Why does removing an unused IP address from an interface kill connections unrelated to that address
Yesterday I did a quick reinstall of a (physical) server in the datacenter, and since I was short on time and with no easy access to our database I just assigned it an IP that I knew was available and would allow me later access to assign the correct address and continue provisioning from a warmer place.
Today I logged into the server (at 172.16.130.10/22) and did the following:
ip addr add 172.16.128.67/22 dev eth0
From a terminal on my local workstation I checked it responded to ping on the new address and logged in through it:
$ ping 172.16.128.67
PING 172.16.128.67 (172.16.128.67) 56(84) bytes of data.

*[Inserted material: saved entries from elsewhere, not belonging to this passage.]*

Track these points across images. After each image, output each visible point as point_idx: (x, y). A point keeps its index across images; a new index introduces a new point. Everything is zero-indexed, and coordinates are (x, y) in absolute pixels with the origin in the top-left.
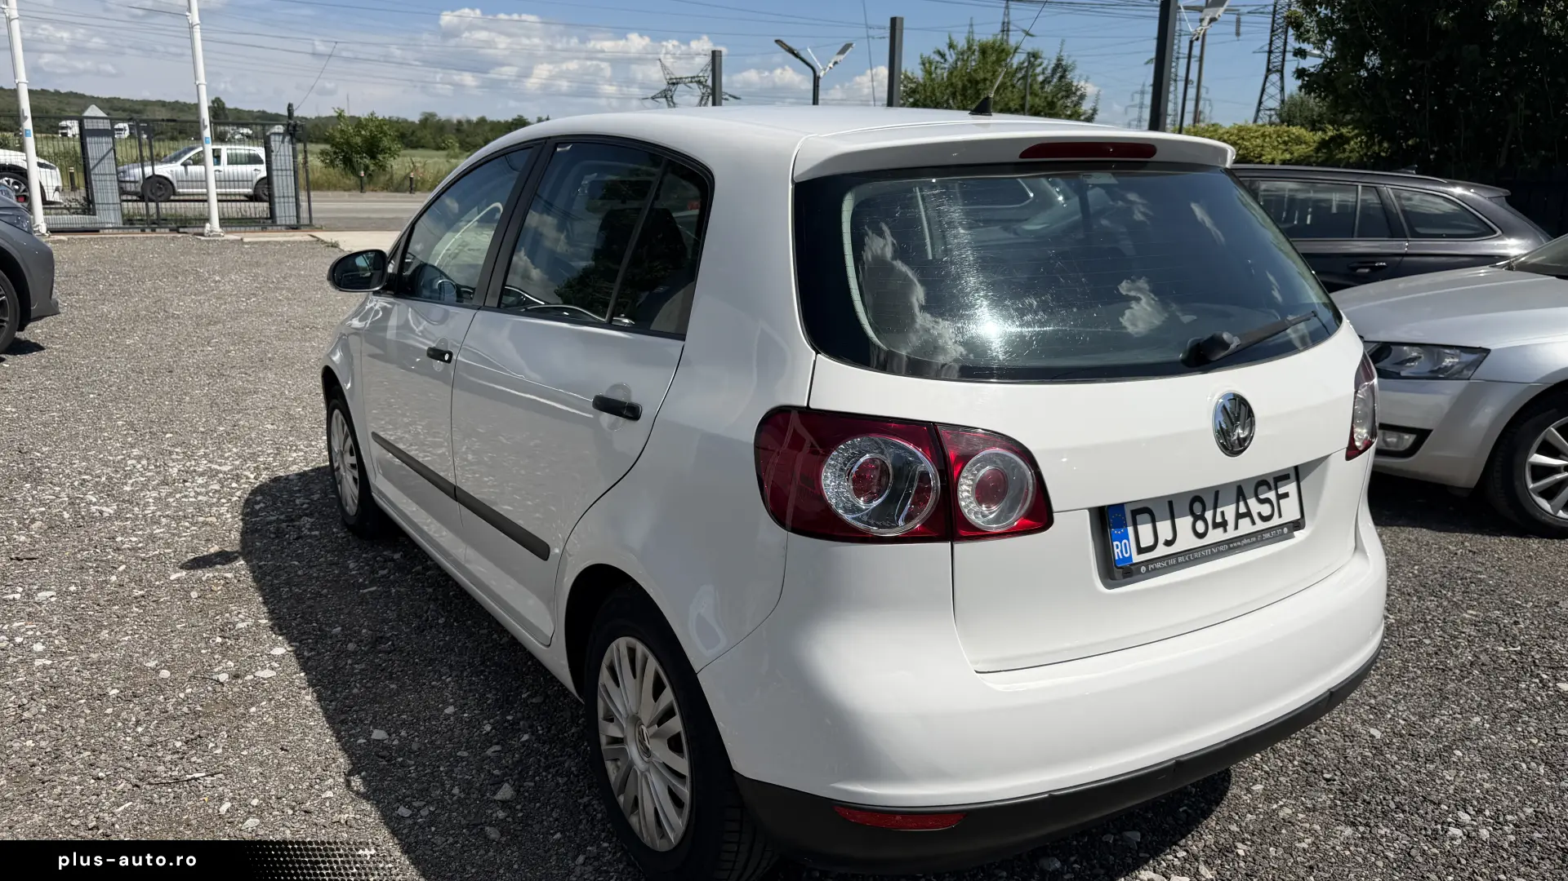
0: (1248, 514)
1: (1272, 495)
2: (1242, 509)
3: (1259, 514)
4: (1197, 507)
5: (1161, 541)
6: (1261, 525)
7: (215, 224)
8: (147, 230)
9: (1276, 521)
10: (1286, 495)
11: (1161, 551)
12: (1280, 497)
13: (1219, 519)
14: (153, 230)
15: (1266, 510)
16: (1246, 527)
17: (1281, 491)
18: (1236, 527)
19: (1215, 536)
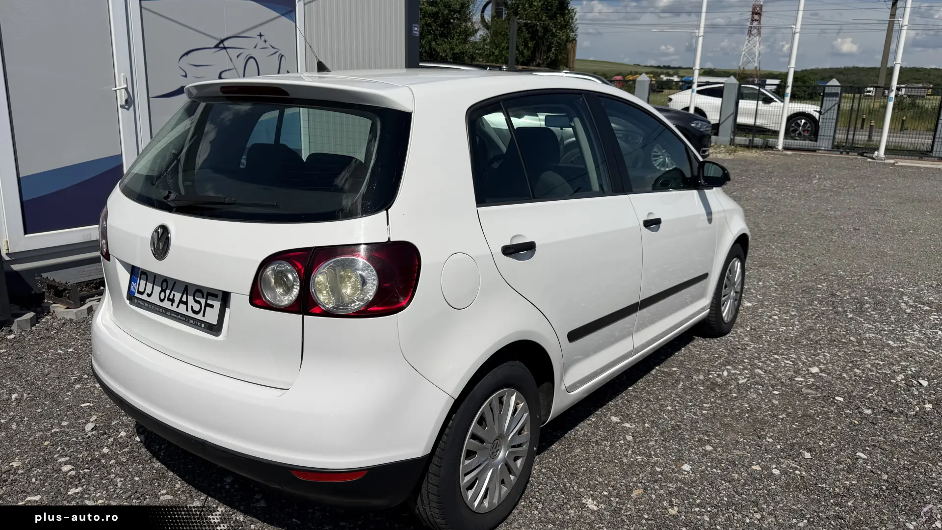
0: (186, 303)
1: (203, 301)
2: (184, 299)
3: (192, 307)
4: (165, 284)
5: (146, 293)
6: (190, 313)
7: (882, 152)
8: (844, 153)
9: (199, 317)
10: (212, 306)
11: (144, 297)
12: (207, 305)
13: (171, 297)
14: (848, 153)
15: (197, 307)
16: (182, 309)
17: (209, 302)
18: (178, 307)
19: (167, 304)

64 bytes from 172.16.128.67: icmp_req=2 ttl=62 time=3.61 ms
64 bytes from 172.16.128.67: icmp_req=3 ttl=62 time=4.87 ms
^C
$ ssh 172.16.128.67
So far so good, I was connected through the new IP address and the old one was no longer necessary. I went ahead and removed it:
ip addr del 172.16.130.10/22 dev eth0
But as soon as I hit Enter my SSH session froze and I was no longer able to connect. I had to request an on-site operator to reboot the server for me.

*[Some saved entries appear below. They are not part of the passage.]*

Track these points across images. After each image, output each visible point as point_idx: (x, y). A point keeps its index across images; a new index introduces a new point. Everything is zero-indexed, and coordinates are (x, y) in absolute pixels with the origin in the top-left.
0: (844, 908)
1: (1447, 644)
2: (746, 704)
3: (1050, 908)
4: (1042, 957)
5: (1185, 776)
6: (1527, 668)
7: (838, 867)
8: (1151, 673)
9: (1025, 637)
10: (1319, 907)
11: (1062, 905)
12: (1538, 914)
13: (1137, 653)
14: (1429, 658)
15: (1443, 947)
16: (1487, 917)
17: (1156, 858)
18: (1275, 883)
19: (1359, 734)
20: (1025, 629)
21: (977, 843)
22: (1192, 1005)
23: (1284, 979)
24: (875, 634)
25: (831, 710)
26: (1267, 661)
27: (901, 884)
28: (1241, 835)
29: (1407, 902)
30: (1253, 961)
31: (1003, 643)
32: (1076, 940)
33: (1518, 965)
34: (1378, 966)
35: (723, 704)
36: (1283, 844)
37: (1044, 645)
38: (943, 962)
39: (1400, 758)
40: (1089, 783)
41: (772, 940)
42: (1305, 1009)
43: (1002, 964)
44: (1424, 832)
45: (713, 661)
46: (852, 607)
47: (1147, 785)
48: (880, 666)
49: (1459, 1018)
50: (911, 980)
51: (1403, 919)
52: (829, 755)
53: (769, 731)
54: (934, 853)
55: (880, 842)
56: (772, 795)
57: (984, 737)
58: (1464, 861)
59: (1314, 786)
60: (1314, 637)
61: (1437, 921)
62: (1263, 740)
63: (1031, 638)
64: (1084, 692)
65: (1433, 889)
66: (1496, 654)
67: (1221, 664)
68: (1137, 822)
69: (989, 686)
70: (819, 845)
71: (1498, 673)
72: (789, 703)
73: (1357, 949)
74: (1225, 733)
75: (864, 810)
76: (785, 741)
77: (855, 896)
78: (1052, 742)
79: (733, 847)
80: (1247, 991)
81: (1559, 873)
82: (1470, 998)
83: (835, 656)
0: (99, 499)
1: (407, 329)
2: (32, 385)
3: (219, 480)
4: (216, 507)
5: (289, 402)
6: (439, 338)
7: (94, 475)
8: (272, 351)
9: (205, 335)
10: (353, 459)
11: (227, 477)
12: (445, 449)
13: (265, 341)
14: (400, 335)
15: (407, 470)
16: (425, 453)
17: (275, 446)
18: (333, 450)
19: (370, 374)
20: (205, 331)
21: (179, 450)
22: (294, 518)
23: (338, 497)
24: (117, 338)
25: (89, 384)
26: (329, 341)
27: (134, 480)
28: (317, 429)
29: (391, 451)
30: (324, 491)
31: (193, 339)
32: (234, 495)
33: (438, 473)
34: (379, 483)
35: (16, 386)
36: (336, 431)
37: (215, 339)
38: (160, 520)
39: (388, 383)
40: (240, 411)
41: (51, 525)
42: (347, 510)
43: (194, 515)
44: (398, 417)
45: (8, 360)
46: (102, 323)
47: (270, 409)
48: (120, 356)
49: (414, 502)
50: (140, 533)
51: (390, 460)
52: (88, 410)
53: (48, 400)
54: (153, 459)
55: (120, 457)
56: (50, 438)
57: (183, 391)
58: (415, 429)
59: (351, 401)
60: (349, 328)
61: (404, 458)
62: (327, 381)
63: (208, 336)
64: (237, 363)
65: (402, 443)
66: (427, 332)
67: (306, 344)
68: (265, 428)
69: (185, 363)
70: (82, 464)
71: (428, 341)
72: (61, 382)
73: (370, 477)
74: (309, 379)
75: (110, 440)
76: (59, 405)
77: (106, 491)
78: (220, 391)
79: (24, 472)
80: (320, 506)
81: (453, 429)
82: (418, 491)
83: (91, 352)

Where did I go wrong? Why would removing that address kill my connection?
In linux, IP addresses have a notion of 'primary' and 'secondary' addresses. The primary is typically the first address you add to the system. Removing the primary address has the implicit operation of flushing the entire list of secondary addresses also.
You can avoid this behaviour by setting the sysctl net.ipv4.conf.all.promote_secondaries
to 1 like so:
sysctl -w net.ipv4.conf.all.promote_secondaries=1
This changes the behaviour such that when a primary IP is removed, it will not flush the remaining addresses and instead will promote a new IP address as the primary.